To solve the problem, we need to find the value of \(\cos z\) where \(z = i\log(2 - \sqrt{3})\).
Let's break this down step by step:
- First, recognize that the logarithm of a number can be complex if the number is negative (or less than 1 in the case of a real base). The expression \(2 - \sqrt{3}\) is a positive real number, less than 1, which can potentially have a complex logarithm.

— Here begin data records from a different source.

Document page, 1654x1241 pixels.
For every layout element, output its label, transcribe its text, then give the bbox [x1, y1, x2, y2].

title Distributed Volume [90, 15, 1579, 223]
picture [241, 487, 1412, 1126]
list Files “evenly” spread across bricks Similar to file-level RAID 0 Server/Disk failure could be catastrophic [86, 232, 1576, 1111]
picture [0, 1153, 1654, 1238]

- Since \(z = i\log(2 - \sqrt{3})\), start by letting \(w = \log(2 - \sqrt{3})\). Then, \(z = iw\).
- To simplify this, let's first convert \(2 - \sqrt{3}\) to its polar form:
- Let \(r = |2 - \sqrt{3}|\). Thus, \(r = \sqrt{(2)^2 + (-\sqrt{3})^2} = \sqrt{4 + 3} = \sqrt{7}\).
- The angle, \(\theta\), for \(2 - \sqrt{3}\) is such that \(\cos\theta = \frac{2}{r}\) and \(\sin\theta = \frac{-\sqrt{3}}{r}\).
- In this case, \(\cos\theta = \frac{2}{\sqrt{7}}\) and \(\sin\theta = \frac{-\sqrt{3}}{\sqrt{7}}\), driven from the Cartesian coordinates.
- Upon finding \(\theta\), the logarithm in polar form is: \(\log(2 - \sqrt{3}) = \ln(\sqrt{7}) + i\theta\).
- Substitute this into \(z = iw\):\[ z = i(\ln(\sqrt{7}) + i\theta) = i\ln(\sqrt{7}) - \theta. \]
- Now, we must evaluate \(\cos z\), where \(z = i(w) = i\ln(\sqrt{7}) - \theta\).
- The expression simplifies to \(\cos(i\ln(r)) = \cosh(\ln(\sqrt{7}))\).
- By definition of \(\cosh\), this becomes:
\[ \cosh(x) = \frac{e^x + e^{-x}}{2} \implies \cosh(\ln(\sqrt{7})) = \frac{\sqrt{7} + \frac{1}{\sqrt{7}}}{2} = \frac{7 + 1}{2 \cdot \sqrt{7}} = \frac{8}{2 \cdot \sqrt{7}} = 2. \]
Thus, the value of \(\cos z\) is \(\boxed{2}\).